The most significant change banks are seeking is an increase in the maximum number of shareholders in an S Corp, currently 100, to 150. Many small banks are ineligible to convert to S Corps because they have too many shareholders.

Other proposed reforms include allowing new individual retirement account shares to be invested in Subchapter S entities and allowing S Corps to issue preferred stock.

"Community banks are small businesses and should be allowed the flexibility and choice afforded other small businesses to select a business form that best suits the need of the business and the community," Ms. Blankenship, a Texas community banker, said in her testimony. "Additional tax code reform and simplification in the S Corporation status would go a long way in allowing community-based banks to convert to S Corporation status."

Congress is considering three bills — the Communities First Act, the S Corp Modernization Act, and the Small business Growth and Opportunity Act — that include provisions to amend the S Corp statute and Mark Baran, a director with Deloitte Tax LLP's Washington National Tax Office, said the proposed changes would encourage many more banks to convert to S Corps.

But Mr.
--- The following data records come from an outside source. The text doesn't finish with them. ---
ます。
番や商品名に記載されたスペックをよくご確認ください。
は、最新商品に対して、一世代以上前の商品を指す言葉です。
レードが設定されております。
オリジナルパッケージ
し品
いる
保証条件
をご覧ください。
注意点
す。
Baran said he believes Congress would be reluctant to approve the measures unless it could find another way to make up for the lost revenue.
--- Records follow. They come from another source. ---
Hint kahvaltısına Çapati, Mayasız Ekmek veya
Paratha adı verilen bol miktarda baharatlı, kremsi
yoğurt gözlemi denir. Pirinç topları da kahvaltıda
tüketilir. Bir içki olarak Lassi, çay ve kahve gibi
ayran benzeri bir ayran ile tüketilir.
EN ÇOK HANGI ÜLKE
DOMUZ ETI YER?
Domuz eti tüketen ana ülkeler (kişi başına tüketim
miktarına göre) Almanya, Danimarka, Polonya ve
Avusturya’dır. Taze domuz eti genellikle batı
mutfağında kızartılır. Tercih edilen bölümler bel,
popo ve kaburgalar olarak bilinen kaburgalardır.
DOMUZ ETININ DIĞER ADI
"I don't think the chances are very high" that the bills will become law, he said. "These items are most likely very costly, and I'm not sure, given other priorities Congress is working on, if they would be appropriately offset."

By electing an S Corp status under the Internal Revenue Services Code, a corporation avoids paying taxes by distributing all its income to shareholders.

Banks and other small businesses were first allowed to elect S Corp status in 1997, In 2005 the American Jobs Creation Act increased the number of shareholders an S Corp could have from 75 to 100, opening the door for more banks to elect S Corp status, and the statute was further amended in last year's Small Business and Work Opportunity Act. That law eased the passive-income test for S Corps so that capital gains on S Corp investments, such as gains on sales of securities, would no longer be treated as passive income, and let banks start issuing special shares to directors without them counting toward the 100-shareholder cap.

Today almost one-third of banks are S Corps. In the first quarter 82 made the switch to S Corp status, according to Federal Deposit Insurance Corp. data, bringing the total to 2,509.

Paul Merski, the ICBA's chief economist and director of federal tax policy, said that at Wednesday's hearing before the Subcommittee on Tax and Finance of the House Small Business Committee there was "a lot of agreement" that small businesses need some tax relief.

He said that with "some tweaks" he believes changes presented on behalf of community banks and other small businesses stand a good chance of being approved by Congress, either as stand-alone legislation or as amendments to other bills. (Last year's modifications to the S Corp statute were tucked into a war-funding bill.)

The confining S Corp structure is something Ms. Blankenship, vice chairman and chief operating officer of the $246 million-asset Bank of the West in Grapevine, Tex., knows personally. In 2006 the unit of the $276 million-asset Greater Southwest Bancshares Inc. in Irving, Tex., was able to make the switch after one of the bank's original shareholders opted to be bought out, she said.

"There were a lot of years that we could have benefited from being an S Corp," Ms. Blankenship said in an interview before the hearing. "We were taxed as a C Corp at the highest rate, and then if there were any distributions to shareholders, it was taxed again. Our shareholders got taxed twice. And it really does hinder your ability to build capital and equity."